▶ [EXERCISE] Transcribe these records exactly, dropping every picture.

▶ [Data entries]
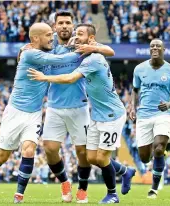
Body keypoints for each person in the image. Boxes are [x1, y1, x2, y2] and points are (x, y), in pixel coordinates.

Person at [27, 23, 135, 204]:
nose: (76, 37)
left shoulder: (92, 59)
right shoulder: (83, 52)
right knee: (91, 157)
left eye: (80, 34)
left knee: (101, 157)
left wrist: (44, 77)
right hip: (97, 114)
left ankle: (112, 194)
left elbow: (70, 78)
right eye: (75, 34)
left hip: (112, 114)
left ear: (91, 39)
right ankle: (125, 171)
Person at [0, 22, 81, 204]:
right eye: (49, 34)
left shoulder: (46, 50)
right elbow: (58, 60)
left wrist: (71, 43)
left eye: (53, 34)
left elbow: (58, 51)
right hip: (15, 112)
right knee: (2, 157)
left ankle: (19, 196)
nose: (53, 37)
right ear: (35, 38)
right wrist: (79, 51)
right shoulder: (29, 54)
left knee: (29, 150)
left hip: (34, 113)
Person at [128, 39, 170, 198]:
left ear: (163, 49)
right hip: (144, 115)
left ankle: (153, 188)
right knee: (144, 158)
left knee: (159, 147)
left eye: (158, 46)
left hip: (164, 114)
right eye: (152, 46)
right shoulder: (139, 69)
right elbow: (135, 90)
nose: (154, 48)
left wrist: (169, 104)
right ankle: (156, 158)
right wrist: (132, 106)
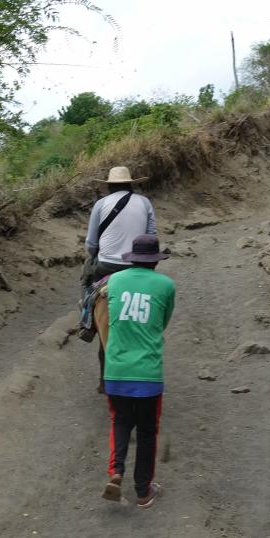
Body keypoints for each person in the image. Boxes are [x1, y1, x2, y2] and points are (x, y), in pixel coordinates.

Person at [99, 234, 175, 509]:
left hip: (116, 370)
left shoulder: (115, 280)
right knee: (146, 431)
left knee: (119, 421)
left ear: (132, 258)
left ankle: (115, 472)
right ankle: (143, 490)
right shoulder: (166, 285)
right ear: (156, 261)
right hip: (148, 373)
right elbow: (163, 321)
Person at [80, 166, 157, 389]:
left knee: (87, 282)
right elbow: (151, 236)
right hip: (138, 264)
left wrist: (94, 254)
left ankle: (86, 322)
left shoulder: (100, 204)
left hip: (107, 266)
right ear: (131, 184)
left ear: (109, 185)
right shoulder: (144, 203)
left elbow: (91, 243)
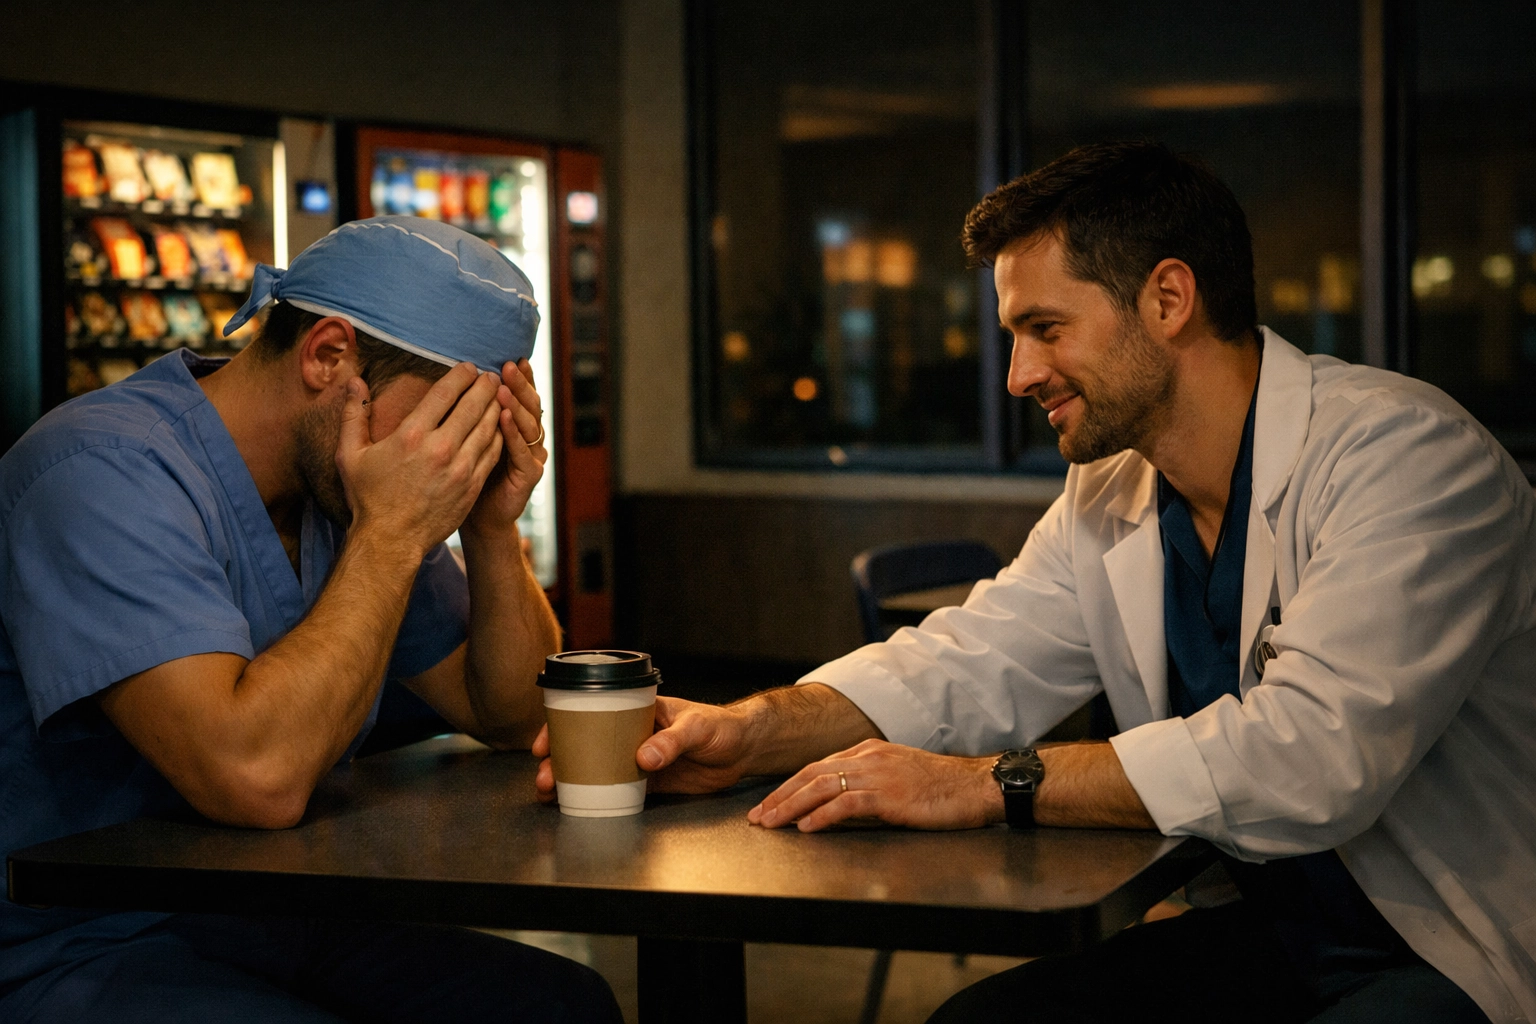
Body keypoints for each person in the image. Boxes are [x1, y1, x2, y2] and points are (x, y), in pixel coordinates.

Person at [535, 143, 1536, 1023]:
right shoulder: (1112, 489)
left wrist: (989, 783)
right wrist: (748, 730)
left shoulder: (1406, 457)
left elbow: (1313, 757)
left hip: (1455, 940)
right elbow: (968, 663)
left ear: (1169, 299)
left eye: (1045, 327)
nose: (1017, 374)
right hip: (1273, 931)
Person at [1, 216, 622, 1023]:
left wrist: (491, 526)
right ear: (328, 356)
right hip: (80, 942)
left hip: (273, 913)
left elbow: (511, 712)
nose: (454, 459)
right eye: (446, 427)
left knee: (559, 1002)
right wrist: (394, 532)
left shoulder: (346, 486)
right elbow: (254, 779)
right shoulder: (99, 474)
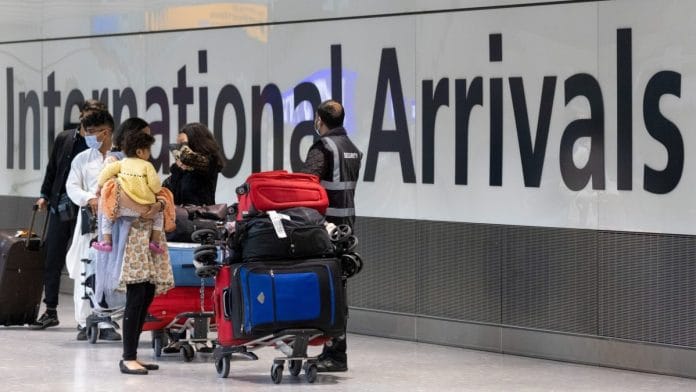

▶ [SOLVED PROBLEM]
Body keypoints for each person in the image. Boxes are [x1, y1, x2, y2] and points are (x, y), in pixel coordinates.

Person at [27, 23, 135, 204]:
nose: (76, 37)
left shoulder: (92, 59)
right shoulder: (83, 52)
right knee: (91, 157)
left eye: (80, 34)
left knee: (101, 157)
left wrist: (44, 77)
right hip: (97, 114)
left ankle: (112, 194)
left elbow: (70, 78)
right eye: (75, 34)
left hip: (112, 114)
left ear: (91, 39)
right ankle: (125, 171)
Person at [0, 22, 81, 204]:
right eye: (49, 34)
left shoulder: (46, 50)
right elbow: (58, 60)
left wrist: (71, 43)
left eye: (53, 34)
left elbow: (58, 51)
right hip: (15, 112)
right knee: (2, 157)
left ankle: (19, 196)
nose: (53, 37)
right ear: (35, 38)
right wrist: (79, 51)
right shoulder: (29, 54)
left knee: (29, 150)
left hip: (34, 113)
Person at [128, 39, 170, 198]:
left ear: (163, 49)
right hip: (144, 115)
left ankle: (153, 188)
right knee: (144, 158)
left knee: (159, 147)
left eye: (158, 46)
left hip: (164, 114)
right eye: (152, 46)
right shoulder: (139, 69)
right elbow: (135, 90)
nose: (154, 48)
left wrist: (169, 104)
right ankle: (156, 158)
right wrist: (132, 106)
Body keypoints for each person in the image. Boxes are [x1, y1, x2, y2] and points are (x, y), in pixel coordinates.

Person at [99, 234, 175, 509]:
left hip: (116, 370)
left shoulder: (115, 280)
right knee: (146, 431)
left knee: (119, 421)
left ear: (132, 258)
left ankle: (115, 472)
right ankle: (143, 490)
right shoulder: (166, 285)
right ear: (156, 261)
right hip: (148, 373)
right elbow: (163, 321)
Person at [80, 166, 157, 389]:
left knee: (87, 282)
right elbow: (151, 236)
right hip: (138, 264)
left wrist: (94, 254)
left ankle: (86, 322)
left shoulder: (100, 204)
left hip: (107, 266)
right ear: (131, 184)
left ear: (109, 185)
right shoulder: (144, 203)
left elbow: (91, 243)
Body keypoints for each person in the image. Boxes are [x1, y1, x2, y2] and points are (x, y), in pixel coordinates.

Person at [535, 143, 1536, 1023]:
right shoulder: (1112, 489)
left wrist: (989, 783)
right wrist: (748, 730)
left shoulder: (1406, 457)
left elbow: (1313, 757)
left hip: (1455, 940)
right elbow: (968, 663)
left ear: (1169, 299)
left eye: (1045, 327)
nose: (1017, 374)
right hip: (1273, 931)
Person at [1, 216, 622, 1023]:
left wrist: (491, 526)
right ear: (328, 356)
right hip: (80, 942)
left hip: (273, 913)
left elbow: (511, 712)
nose: (454, 459)
right eye: (446, 427)
left knee: (559, 1002)
right wrist: (394, 532)
left shoulder: (346, 486)
right elbow: (254, 779)
right shoulder: (99, 474)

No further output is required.